Could you write out, exactly, every line from the top of the data through the line holding "plusieurs réunions, atelier"? Omit the pictures.
==== DATA FOR REVIEW
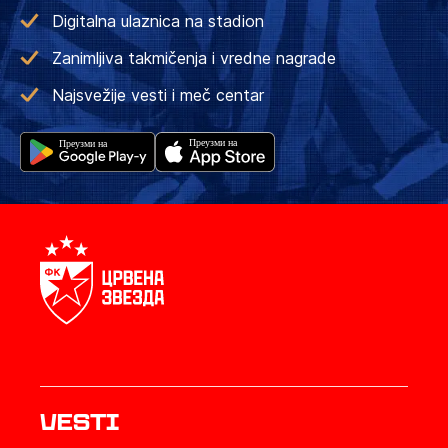
Digitalna ulaznica na stadion
Zanimljiva takmičenja i vredne nagrade
Najsvežije vesti i meč centar
Vesti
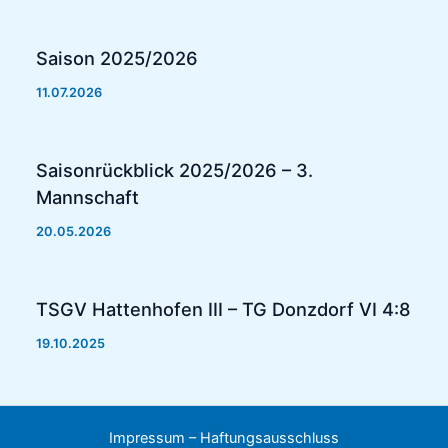
Saison 2025/2026
11.07.2026
Saisonrückblick 2025/2026 – 3.
Mannschaft
20.05.2026
TSGV Hattenhofen III – TG Donzdorf VI 4:8
19.10.2025
Impressum – Haftungsausschluss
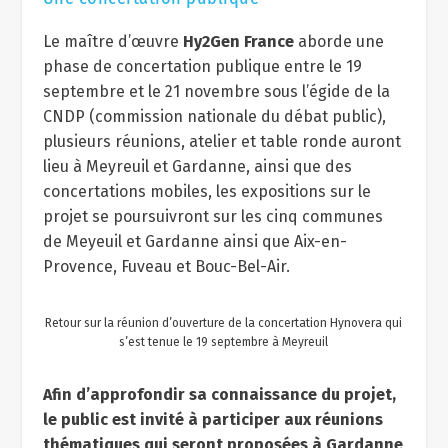
Le maître d’œuvre
Hy2Gen France
aborde une
phase de concertation publique entre le 19
septembre et le 21 novembre sous l’égide de la
CNDP (commission nationale du débat public),
plusieurs réunions, atelier et table ronde auront
lieu à Meyreuil et Gardanne, ainsi que des
concertations mobiles, les expositions sur le
projet se poursuivront sur les cinq communes
de Meyeuil et Gardanne ainsi que Aix-en-
Provence, Fuveau et Bouc-Bel-Air.
Retour sur la réunion d’ouverture de la concertation Hynovera qui
s’est tenue le 19 septembre à Meyreuil
Afin d’approfondir sa connaissance du projet,
le public est invité à participer aux réunions
thématiques qui seront proposées à Gardanne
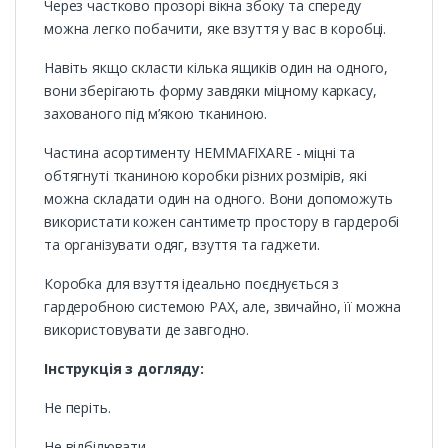
Через частково прозорі вікна збоку та спереду
можна легко побачити, яке взуття у вас в коробці.
Навіть якщо скласти кілька ящиків один на одного,
вони зберігають форму завдяки міцному каркасу,
захованого під м’якою тканиною.
Частина асортименту HEMMAFIXARE - міцні та
обтягнуті тканиною коробки різних розмірів, які
можна складати один на одного. Вони допоможуть
використати кожен сантиметр простору в гардеробі
та організувати одяг, взуття та гаджети.
Коробка для взуття ідеально поєднується з
гардеробною системою PAX, але, звичайно, її можна
використовувати де завгодно.
Інструкція з догляду:
Не періть.
Не відбілювати.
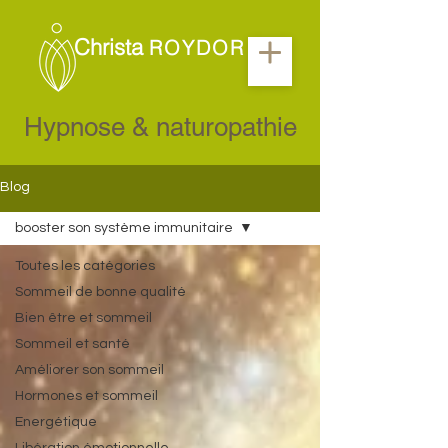
Christa
ROYDOR
Hypnose & naturopathie
Blog
booster son système immunitaire
Toutes les catégories
Sommeil de bonne qualité
Bien être et sommeil
Sommeil et santé
Améliorer son sommeil
Hormones et sommeil
Energétique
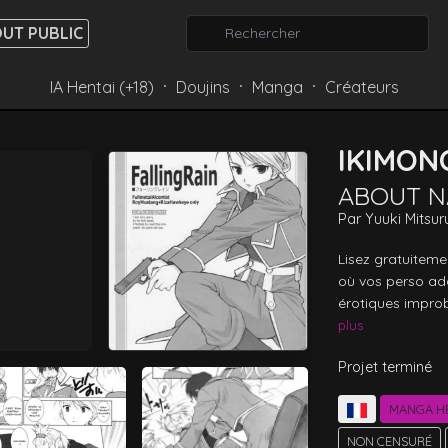
UT PUBLIC
IA Hentai (+18)
Doujins
Manga
Créateurs
⸱
⸱
⸱
IKIMON
ABOUT 
Par
Yuuki Mitsur
Lisez gratuiteme
où vos perso ado
érotiques improb
plus
Projet terminé
MANGA H
NON CENSURÉ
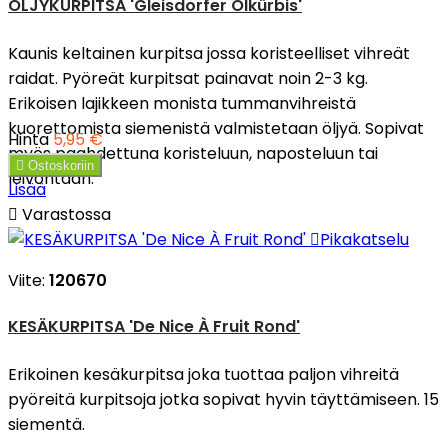
ÖLJYKURPITSA 'Gleisdorfer Ölkürbis'
Kaunis keltainen kurpitsa jossa koristeelliset vihreät
raidat. Pyöreät kurpitsat painavat noin 2-3 kg.
Erikoisen lajikkeen monista tummanvihreistä
kuorettomista siemenistä valmistetaan öljyä. Sopivat
Hinta
5,95 €
myös paahdettuna koristeluun, naposteluun tai

Ostoskoriin
leivontaan.
Lisää

Varastossa

Pikakatselu
Viite:
120670
KESÄKURPITSA 'De Nice À Fruit Rond'
Erikoinen kesäkurpitsa joka tuottaa paljon vihreitä
pyöreitä kurpitsoja jotka sopivat hyvin täyttämiseen. 15
siementä.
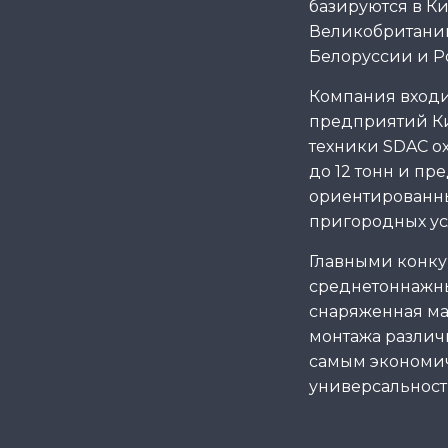
базируются в Ки
Великобритании
Белоруссии и Р
Компания входи
предприятий К
техники SDAC ох
до 12 тонн и пр
ориентированны
пригородных ус
Главными конк
среднетоннажны
снаряженная ма
монтажа различн
самым экономич
универсальност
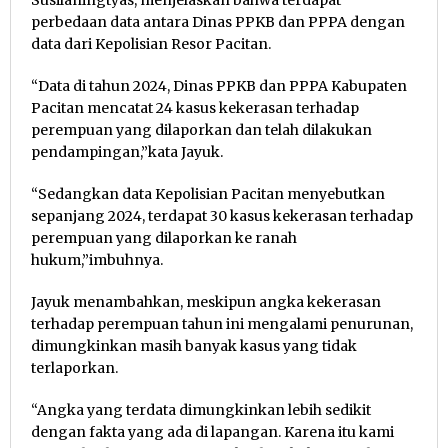
Susilaningtyas, menjelaskan bahwa terdapat
perbedaan data antara Dinas PPKB dan PPPA dengan
data dari Kepolisian Resor Pacitan.
“Data di tahun 2024, Dinas PPKB dan PPPA Kabupaten
Pacitan mencatat 24 kasus kekerasan terhadap
perempuan yang dilaporkan dan telah dilakukan
pendampingan,”kata Jayuk.
“Sedangkan data Kepolisian Pacitan menyebutkan
sepanjang 2024, terdapat 30 kasus kekerasan terhadap
perempuan yang dilaporkan ke ranah
hukum,”imbuhnya.
Jayuk menambahkan, meskipun angka kekerasan
terhadap perempuan tahun ini mengalami penurunan,
dimungkinkan masih banyak kasus yang tidak
terlaporkan.
“Angka yang terdata dimungkinkan lebih sedikit
dengan fakta yang ada di lapangan. Karena itu kami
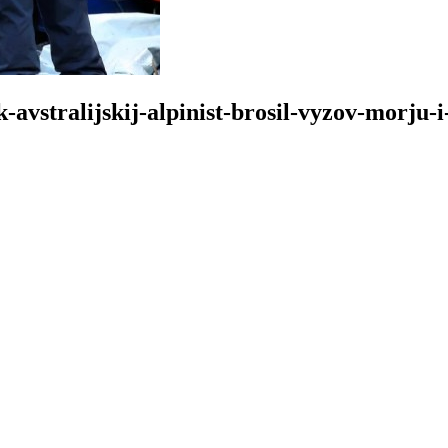
-avstralijskij-alpinist-brosil-vyzov-morju-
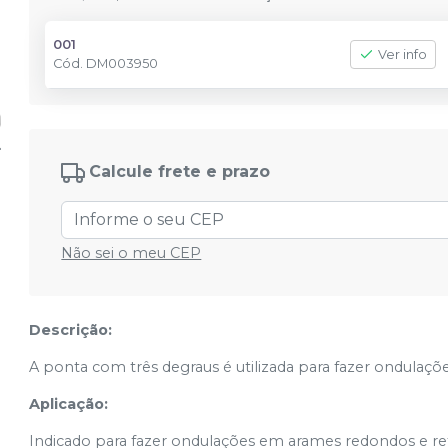
001
Ver info
Cód.
DM003950
Calcule frete e prazo
Não sei o meu CEP
Descrição:
A ponta com três degraus é utilizada para fazer ondulaç
Aplicação:
Indicado para fazer ondulações em arames redondos e re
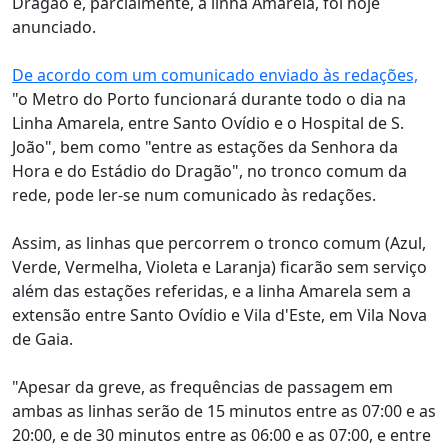
Dragão e, parcialmente, a linha Amarela, foi hoje
anunciado.
De acordo com um comunicado enviado às redações,
"o Metro do Porto funcionará durante todo o dia na
Linha Amarela, entre Santo Ovídio e o Hospital de S.
João", bem como "entre as estações da Senhora da
Hora e do Estádio do Dragão", no tronco comum da
rede, pode ler-se num comunicado às redações.
Assim, as linhas que percorrem o tronco comum (Azul,
Verde, Vermelha, Violeta e Laranja) ficarão sem serviço
além das estações referidas, e a linha Amarela sem a
extensão entre Santo Ovídio e Vila d'Este, em Vila Nova
de Gaia.
"Apesar da greve, as frequências de passagem em
ambas as linhas serão de 15 minutos entre as 07:00 e as
20:00, e de 30 minutos entre as 06:00 e as 07:00, e entre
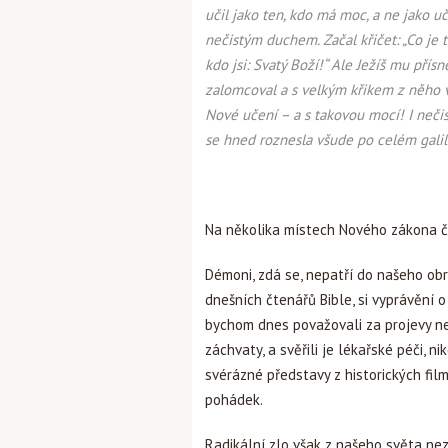
učil jako ten, kdo má moc, a ne jako u
nečistým duchem. Začal křičet: „Co je ti
kdo jsi: Svatý Boží!“ Ale Ježíš mu přís
zalomcoval a s velkým křikem z něho vy
Nové učení – a s takovou mocí! I neči
se hned roznesla všude po celém galil
Na několika místech Nového zákona čt
Démoni, zdá se, nepatří do našeho obr
dnešních čtenářů Bible, si vyprávění o
bychom dnes považovali za projevy ne
záchvaty, a svěřili je lékařské péči, n
svérázné představy z historických fil
pohádek.
Radikální zlo však z našeho světa nez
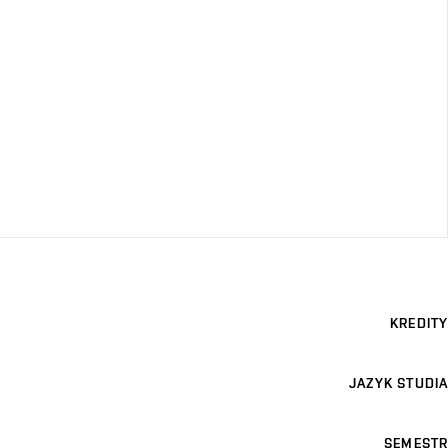
KREDITY
JAZYK STUDIA
SEMESTR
========
> OUTPUT OF THE EXERCISE:
Digitalna ulaznica na stadion
Zanimljiva takmičenja i vredne nagrade
Najsvežije vesti i meč centar
Vesti
Saison 2025/2026
11.07.2026
Saisonrückblick 2025/2026 – 3.
Mannschaft
20.05.2026
TSGV Hattenhofen III – TG Donzdorf VI 4:8
19.10.2025
Impressum – Haftungsausschluss
Le maître d’œuvre
Hy2Gen France
aborde une
phase de concertation publique entre le 19
septembre et le 21 novembre sous l’égide de la
CNDP (commission nationale du débat public),
plusieurs réunions, atelier et table ronde auront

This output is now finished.